Task: Identify each line in the items below that contains the word "What", and copy those lines out in full.

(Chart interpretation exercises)
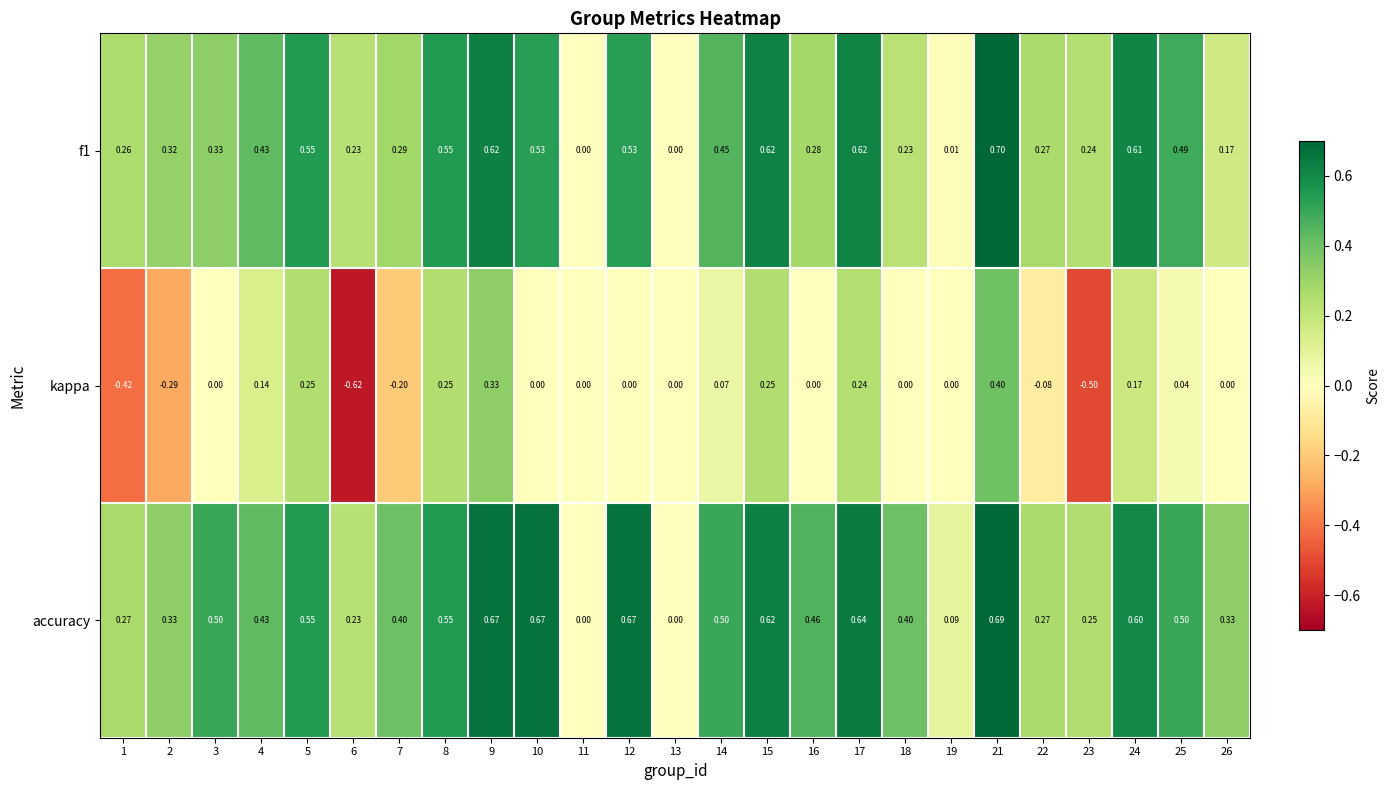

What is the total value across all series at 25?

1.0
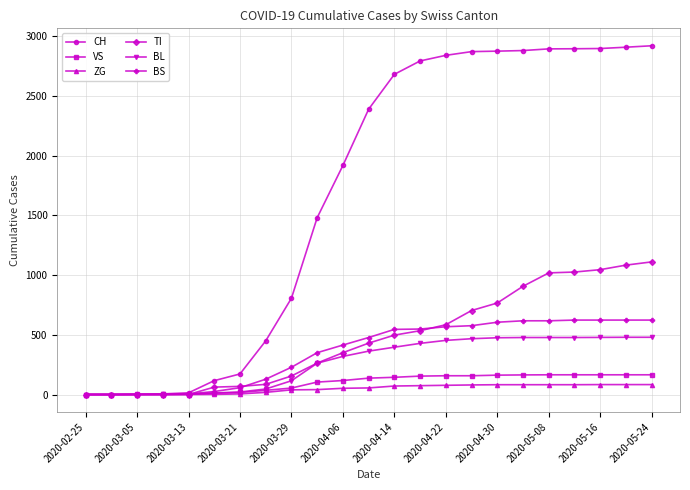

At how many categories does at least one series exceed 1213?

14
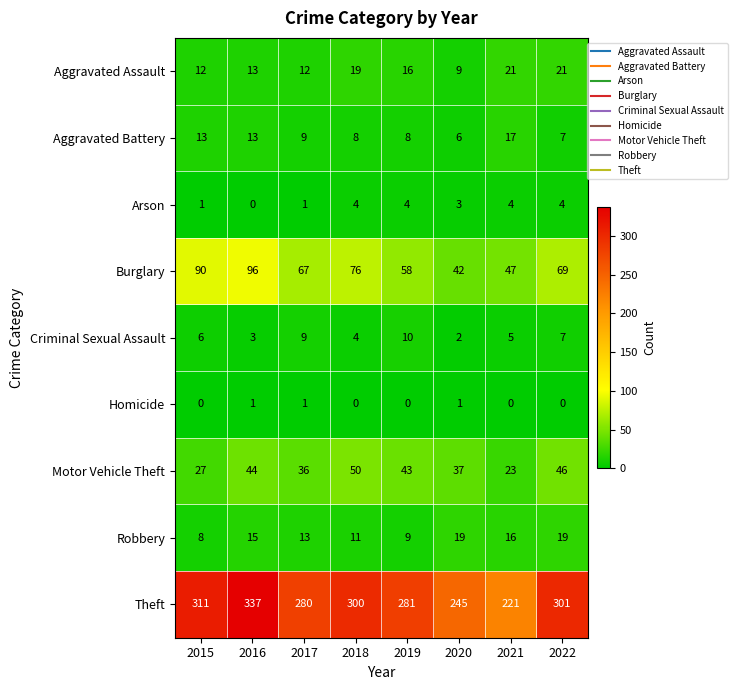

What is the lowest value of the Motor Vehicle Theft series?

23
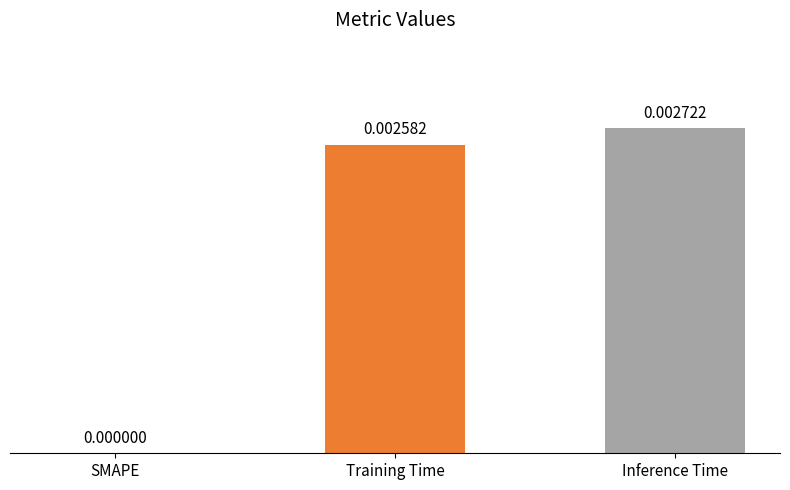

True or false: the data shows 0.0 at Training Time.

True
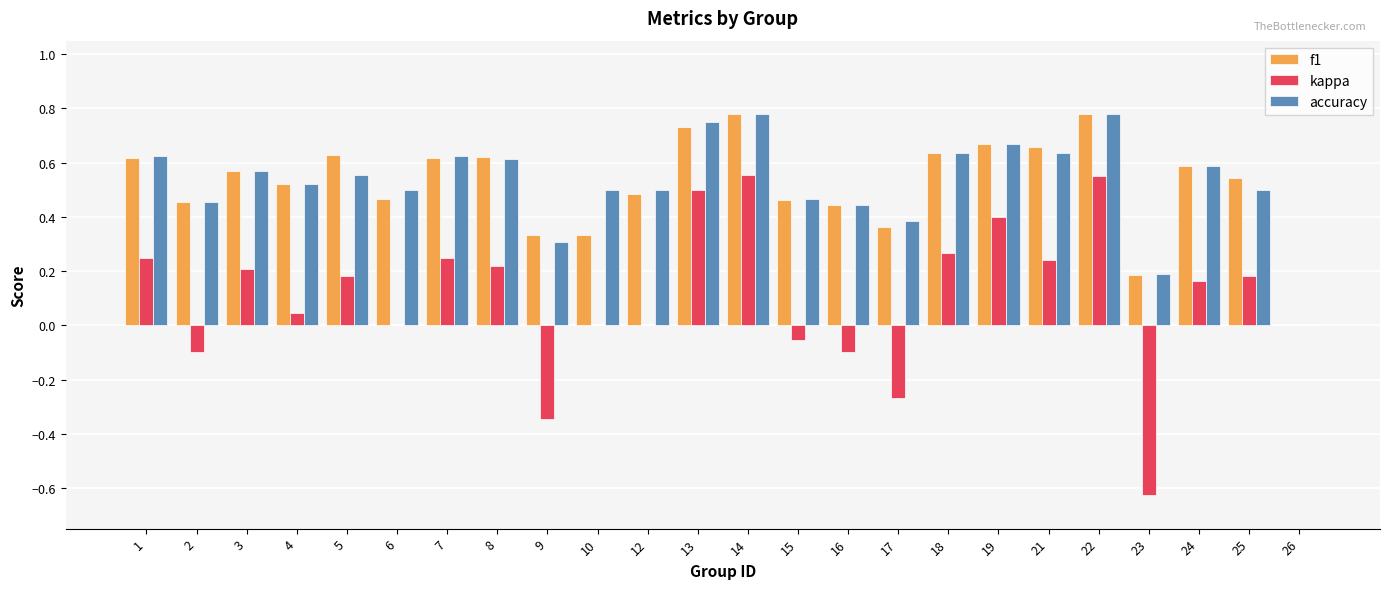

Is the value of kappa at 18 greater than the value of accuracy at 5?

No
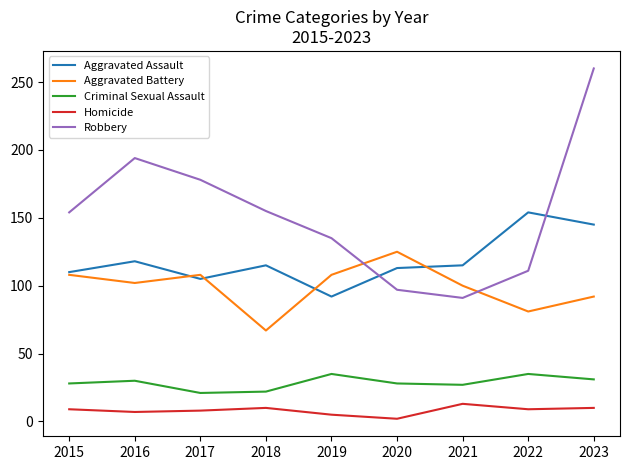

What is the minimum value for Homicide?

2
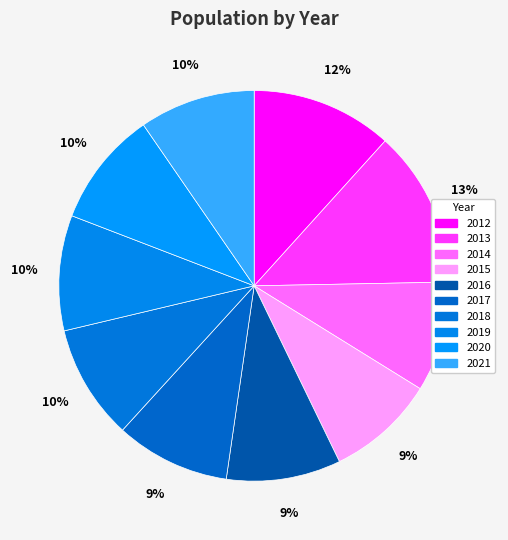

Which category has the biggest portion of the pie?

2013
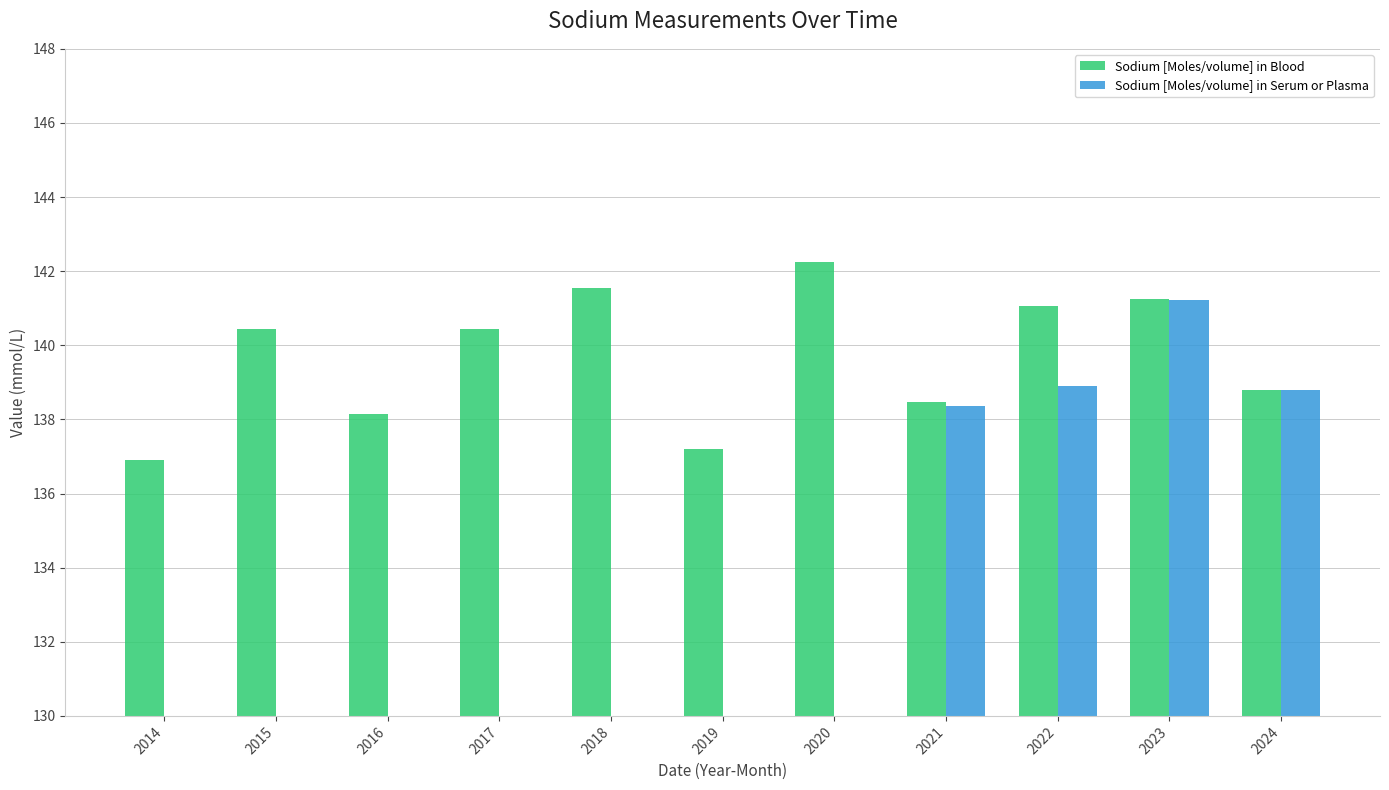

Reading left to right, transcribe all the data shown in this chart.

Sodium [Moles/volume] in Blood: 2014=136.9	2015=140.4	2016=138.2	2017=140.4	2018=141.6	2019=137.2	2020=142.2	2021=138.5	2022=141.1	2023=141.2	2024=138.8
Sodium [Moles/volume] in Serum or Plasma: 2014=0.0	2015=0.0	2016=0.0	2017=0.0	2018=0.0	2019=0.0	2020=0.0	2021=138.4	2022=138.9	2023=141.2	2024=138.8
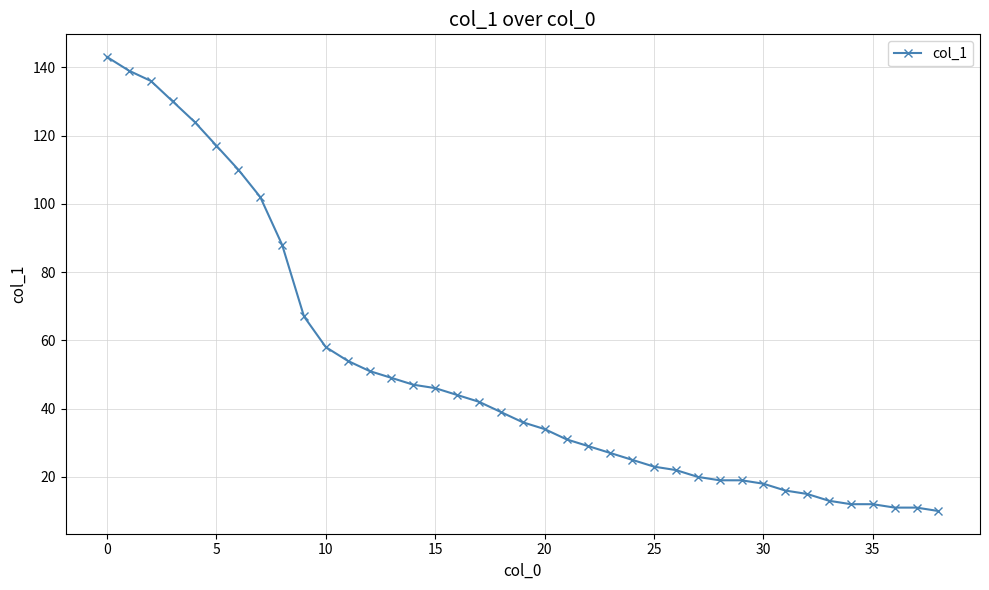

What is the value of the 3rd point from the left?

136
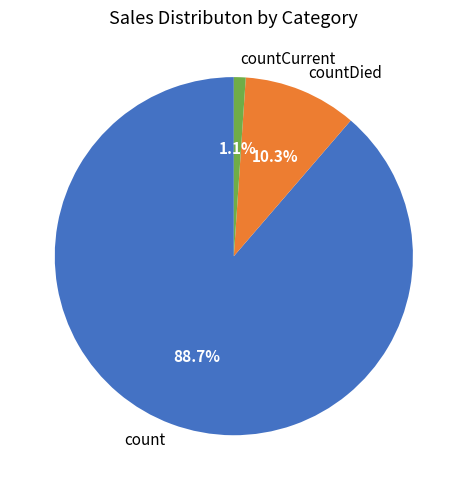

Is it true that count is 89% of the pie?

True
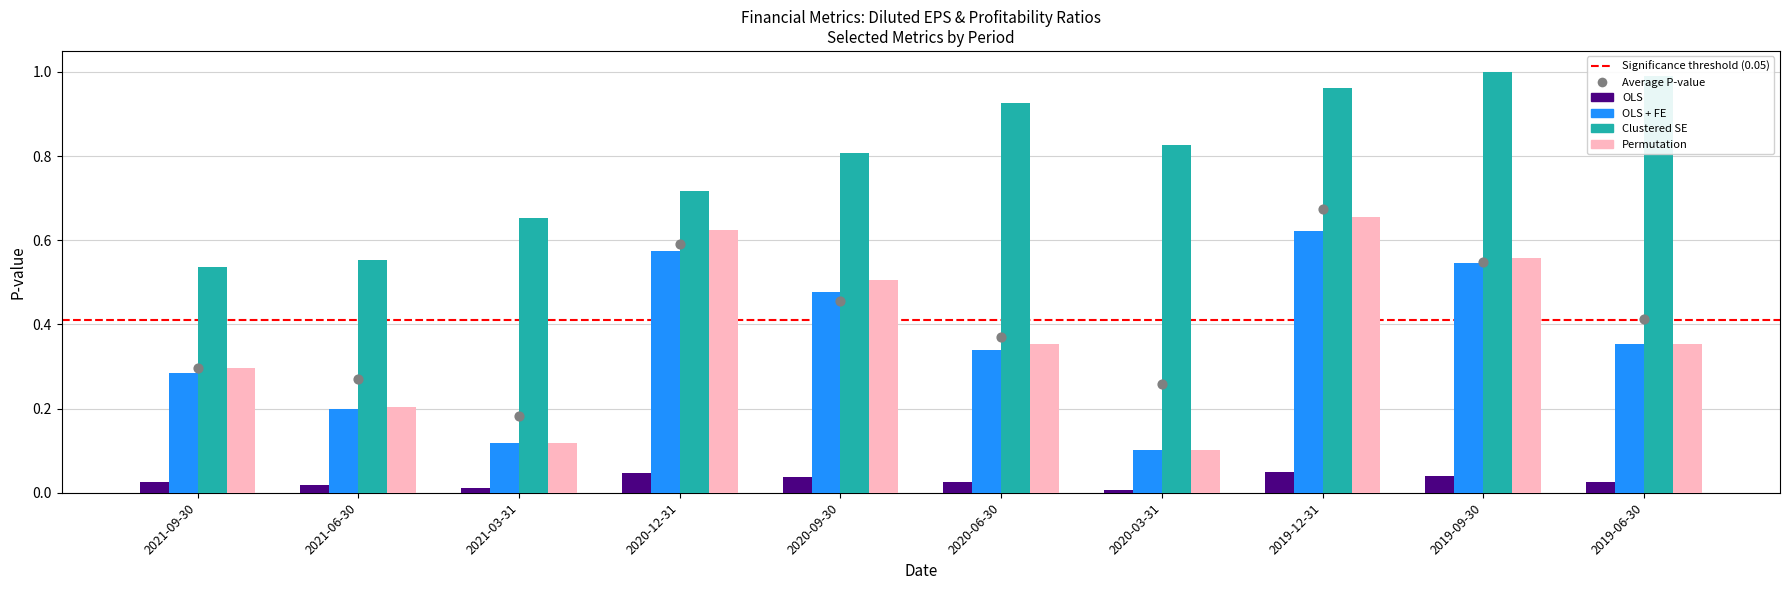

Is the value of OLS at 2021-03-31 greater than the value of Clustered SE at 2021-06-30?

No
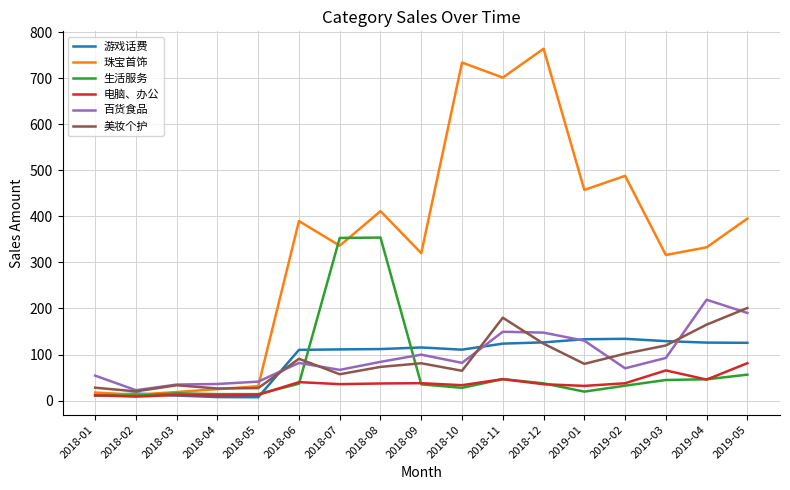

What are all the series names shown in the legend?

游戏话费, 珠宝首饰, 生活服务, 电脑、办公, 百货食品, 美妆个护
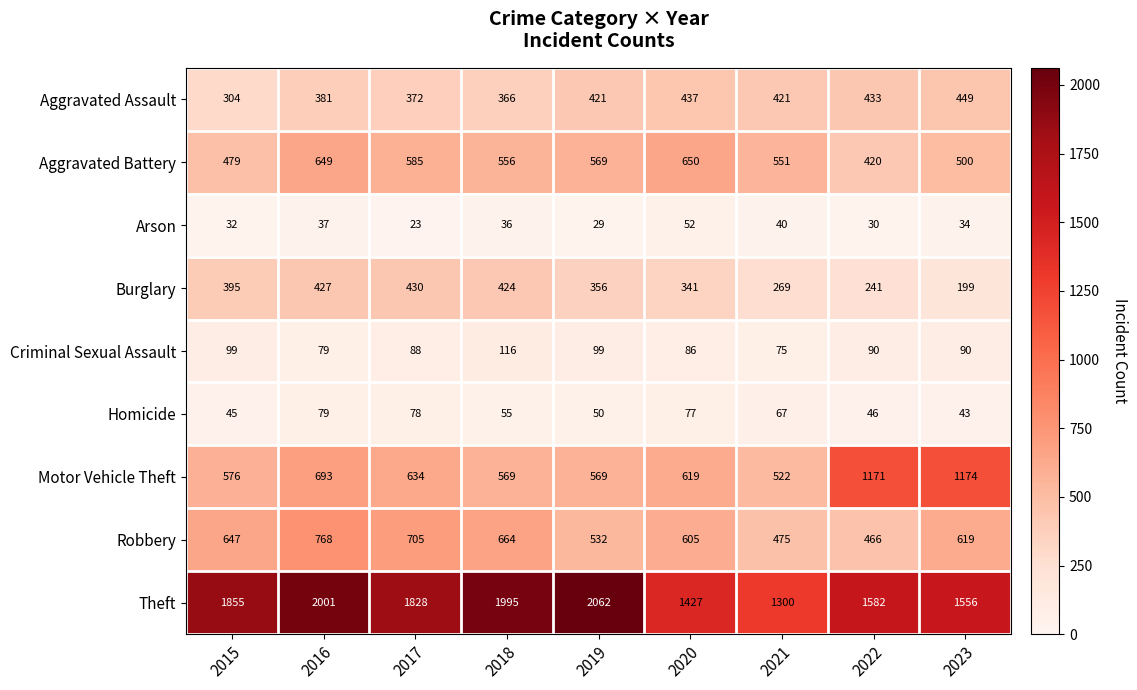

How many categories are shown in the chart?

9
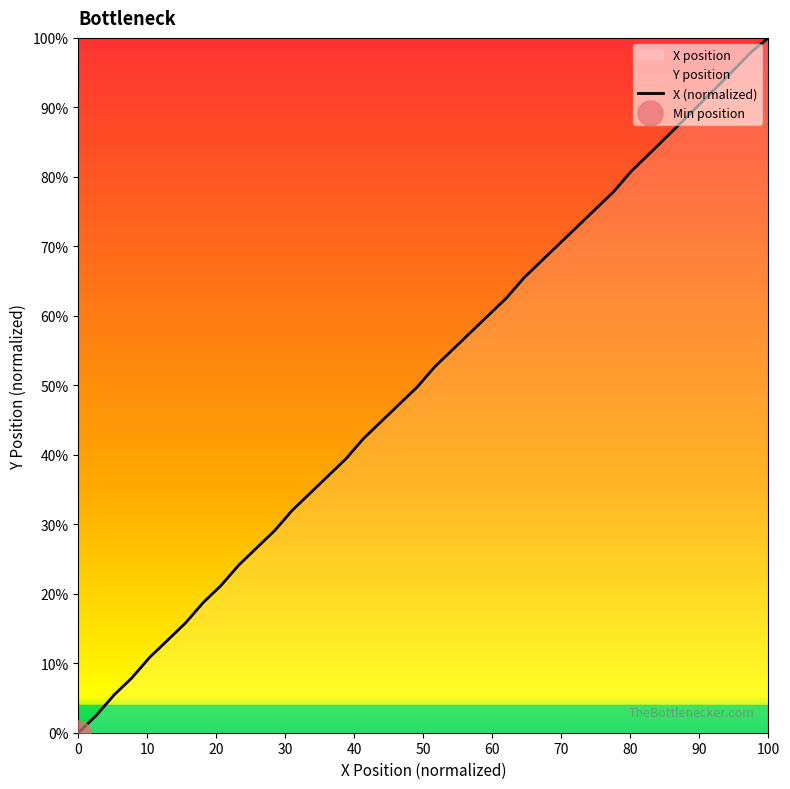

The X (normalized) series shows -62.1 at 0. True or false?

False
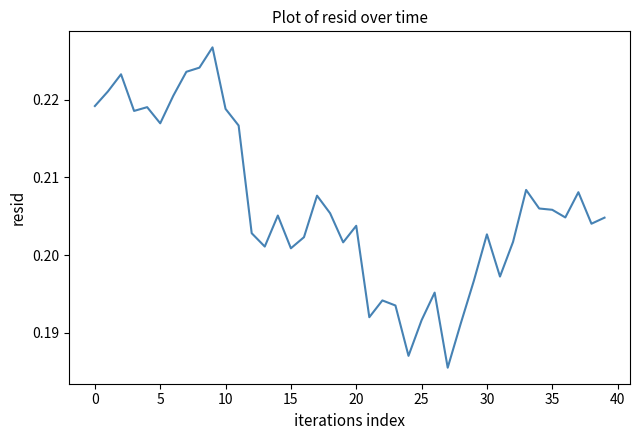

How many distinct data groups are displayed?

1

Answer space:
What is the total value across all series at 25?
What is the lowest value of the Motor Vehicle Theft series?
What is the minimum value for Homicide?
What is the value of the 3rd point from the left?
What are all the series names shown in the legend?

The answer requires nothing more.